# Poodles not Doodles!



## lover of birds (Nov 7, 2017)

Former title of thread: Cavapoo Breeders. I changed the name since I ended up getting a miniature poodle who needed a good home. My mini poodle, Jordan, is a wonderful boy. Poodles have such great qualities. There's no need to cross breed and introduce any other breed (while charging a lot of $$$ just for a fancy name). 

I've been looking for a Cavapoo (Caviler King Charles Spaniel X Poodle) and have determined that most, if not all, are from puppy mills. I've found one or two breeders a few hours away, that say they're not a puppy mill, (of course I would visit to find out for sure) but thousands of $$$$ for one.

Also one breeder told me that the puppy needs to be let out every hour, and 2-3 times overnight, which is too much. I need to sleep when I go to bed.

I think my best option is to find an adult that the owner no longer can keep. A toy poodle would be adorable too and an equal choice.

The only reason why puppy mills continue to stay in business is that when someone is looking for a puppy they don't do the research to determine if it's a legitimate breeder, and not a puppy mill. It only takes a few google searches and some reading to find out.

I believe most people would not buy from a puppy mill with full knowledge of how the dogs are treated, but they see the pictures of the adorable puppies online, and are too quick to decide to get the puppy, and many places will ship the puppy to the purchaser, who then will never know what environment the puppy came from.

It's important no matter how much someone "wants or needs" that puppy to completely be confident that the puppy is coming from a kind and caring breeder who raises the puppies in their house. I thinks it's also selfish to ignore the red flags indicating it's a puppy mill.


----------



## robin416 (Sep 8, 2013)

I'll admit, I had to see what the heck a Cavapoo is. 

They've raided several puppy mills down here this Summer. I don't blame you for wanting to avoid them because not only are they in it for the bucks they don't consider the genetics at all.

____________________

▸ Things to do
[a] In the poodle forum thread, what is the name of the miniature poodle that lover of birds ended up getting?
[b] Set down the passage of the poodle forum thread from "I believe most" up to and including "a Cavapoo is.", word for word.
[c] Resume the poodle forum thread after the last sentence of robin416's post.

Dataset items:

____________________

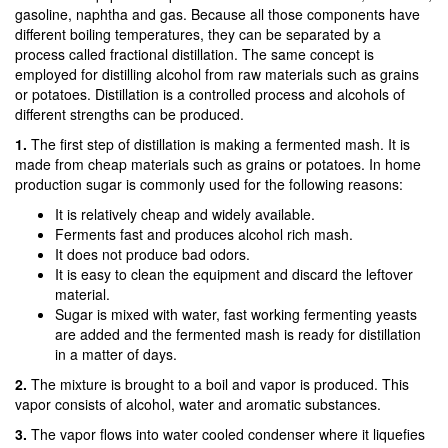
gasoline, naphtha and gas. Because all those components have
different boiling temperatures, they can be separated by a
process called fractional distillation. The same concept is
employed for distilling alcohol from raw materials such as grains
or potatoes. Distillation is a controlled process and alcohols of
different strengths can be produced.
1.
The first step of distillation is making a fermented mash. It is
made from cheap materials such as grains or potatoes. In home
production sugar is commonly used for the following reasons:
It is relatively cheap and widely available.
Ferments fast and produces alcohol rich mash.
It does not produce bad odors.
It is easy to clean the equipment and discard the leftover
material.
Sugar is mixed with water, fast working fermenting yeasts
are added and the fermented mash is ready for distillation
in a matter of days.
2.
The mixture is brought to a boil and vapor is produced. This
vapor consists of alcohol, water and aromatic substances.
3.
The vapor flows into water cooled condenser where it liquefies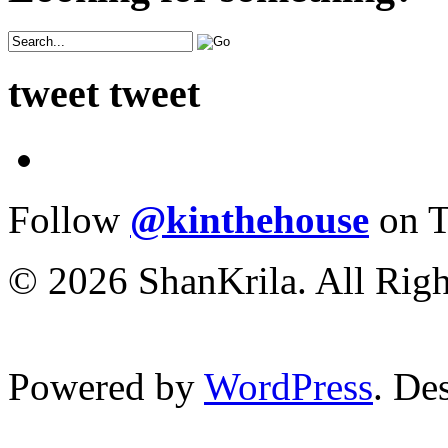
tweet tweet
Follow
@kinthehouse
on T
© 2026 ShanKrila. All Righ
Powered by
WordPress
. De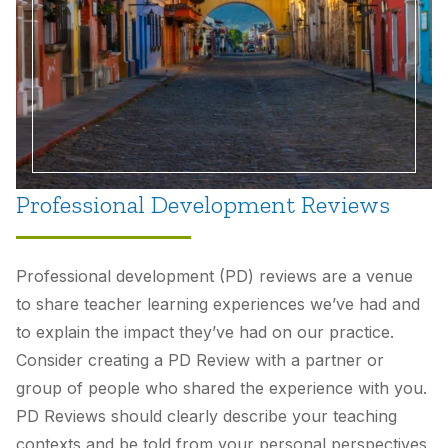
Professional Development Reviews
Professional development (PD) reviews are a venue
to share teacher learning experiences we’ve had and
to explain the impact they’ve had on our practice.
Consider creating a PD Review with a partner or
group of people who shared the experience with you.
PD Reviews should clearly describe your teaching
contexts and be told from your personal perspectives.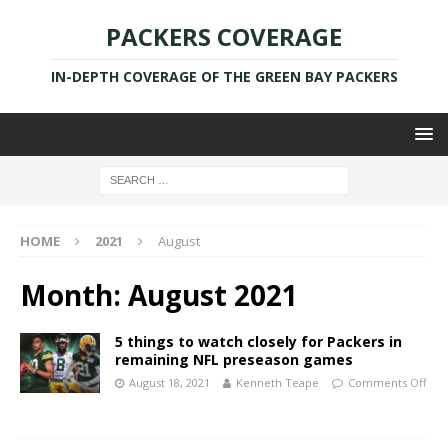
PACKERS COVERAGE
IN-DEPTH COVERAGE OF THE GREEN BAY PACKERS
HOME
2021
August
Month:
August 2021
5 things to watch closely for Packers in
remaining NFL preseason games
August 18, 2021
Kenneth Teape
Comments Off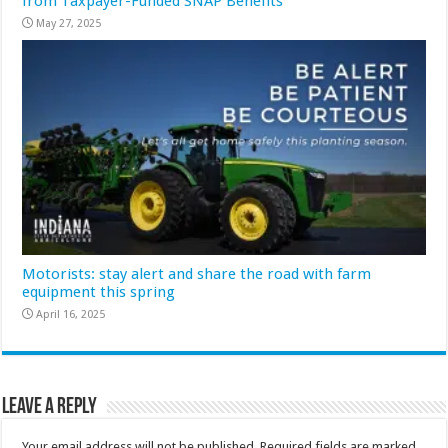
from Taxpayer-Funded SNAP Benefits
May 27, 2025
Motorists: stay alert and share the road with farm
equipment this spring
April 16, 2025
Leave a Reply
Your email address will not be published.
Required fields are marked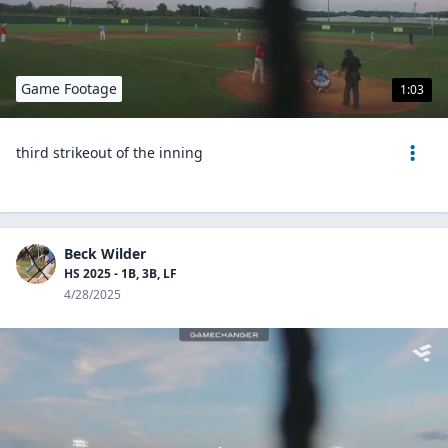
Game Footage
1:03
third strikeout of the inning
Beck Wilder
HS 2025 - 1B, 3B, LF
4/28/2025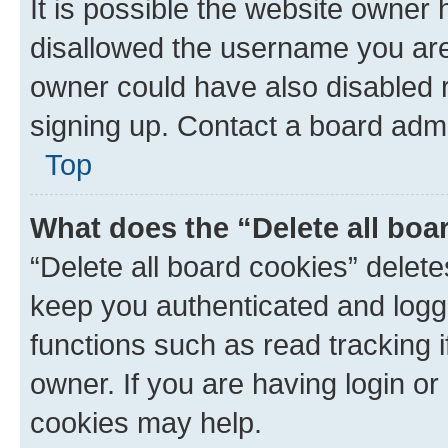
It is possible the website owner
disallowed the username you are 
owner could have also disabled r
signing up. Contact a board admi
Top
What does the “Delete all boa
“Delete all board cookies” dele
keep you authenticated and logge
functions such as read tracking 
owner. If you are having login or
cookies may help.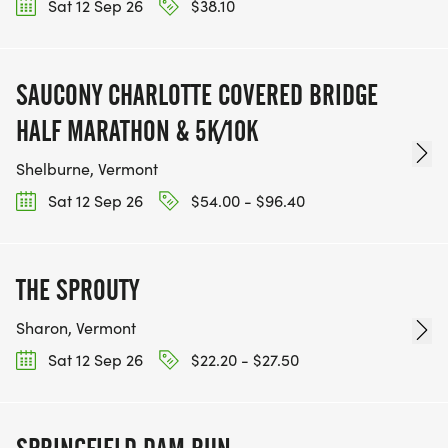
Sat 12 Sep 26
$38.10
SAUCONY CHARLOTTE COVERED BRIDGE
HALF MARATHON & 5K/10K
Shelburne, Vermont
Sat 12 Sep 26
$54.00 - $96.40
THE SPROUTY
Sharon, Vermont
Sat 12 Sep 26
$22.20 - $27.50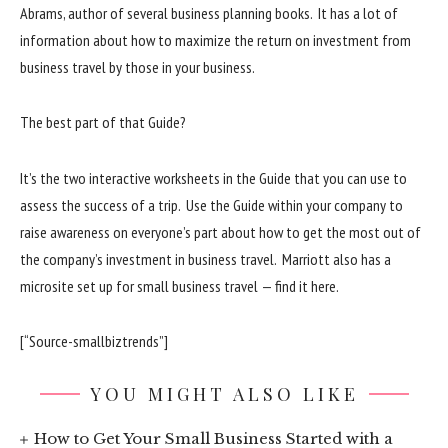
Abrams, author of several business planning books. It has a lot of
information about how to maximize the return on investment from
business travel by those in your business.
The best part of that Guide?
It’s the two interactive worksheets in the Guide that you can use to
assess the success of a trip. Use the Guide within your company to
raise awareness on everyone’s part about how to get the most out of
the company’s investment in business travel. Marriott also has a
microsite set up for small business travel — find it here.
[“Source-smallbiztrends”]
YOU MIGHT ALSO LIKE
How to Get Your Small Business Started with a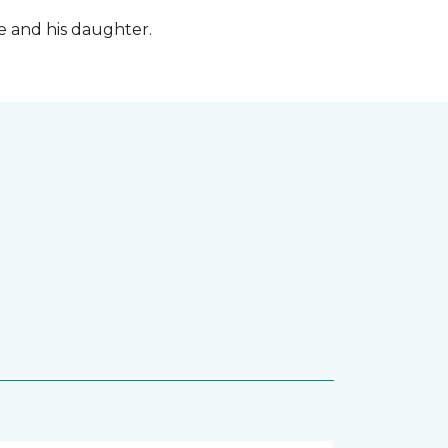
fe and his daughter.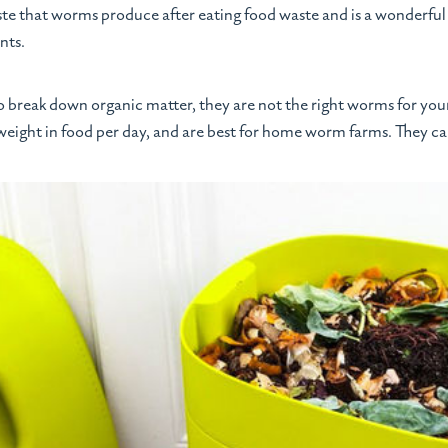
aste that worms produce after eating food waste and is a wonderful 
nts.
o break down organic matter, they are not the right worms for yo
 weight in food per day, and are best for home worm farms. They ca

____________________

▸ Replies
[a] Jordan

[b]
I believe most people would not buy from a puppy mill with full knowledge of how the dogs are treated, but they see the pictures of the adorable puppies online, and are too quick to decide to get the puppy, and many places will ship the puppy to the purchaser, who then will never know what environment the puppy came from.

It's important no matter how much someone "wants or needs" that puppy to completely be confident that the puppy is coming from a kind and caring breeder who raises the puppies in their house. I thinks it's also selfish to ignore the red flags indicating it's a puppy mill.


----------



## robin416 (Sep 8, 2013)

I'll admit, I had to see what the heck a Cavapoo is.

[c]
I bought my last German Shepard from a breeder. I went to her home, it was obvious the parents were a part of the family and not kept in cages.


----------



## lover of birds (Nov 7, 2017)

I've added to my opening post.


----------



## lover of birds (Nov 7, 2017)

I think puppy mills produce almost all of the designer breeds, and the poodle mixes are very popular.


----------



## robin416 (Sep 8, 2013)

Until a few years ago, I didn't even know there was a thing called a puppy mill. If not for the news reports about the raids I probably wouldn't know today.


----------



## lover of birds (Nov 7, 2017)

I wonder how many people don't know about them.


----------



## robin416 (Sep 8, 2013)

Considering how much time I spend learning stuff and never was aware, there could be quite a few. I mean really, someone wants a puppy and never gives a thought to where it came from as long as it's healthy. Why would they? Most think that anyone that has a dog or cat thinks of them the same way as we do, they're a cherished family member.


----------



## lover of birds (Nov 7, 2017)

That's true, and many puppy mills will fly the puppy to someone so they never know.

I did find a breeder 4&1/2 hours away who has the mom, and the puppies in their home. Her sister has the dad. We may get one of those, but putting down payment and choosing a puppy without seeing them first is concerning, because I don't want to choose the wrong one.

When we got our American Bobtail cat he was the one who came over by me, flopped down and purred and purred. I don't know that I would have picked him as the one from pictures.


----------



## robin416 (Sep 8, 2013)

I know, the personality has to fit the family. Getting one that isn't really into humans could make life a struggle. 

Would I do a long trip like that? Probably not just because I've never been into a single breed that much that I would take that time.

You do realize that if you do make the trip a few pics are mandatory. Right?


----------



## lover of birds (Nov 7, 2017)

Yes, of course pics! I probably won't make the trip. I've expanded my search to include Toy Poodles, and Cockapoos. There are more options than Cavapoos locally and raised in homes.


----------



## robin416 (Sep 8, 2013)

I saw your post while sitting in the dentist office and decided to wait until I got home to answer. My hunt and peck on the phone takes forever.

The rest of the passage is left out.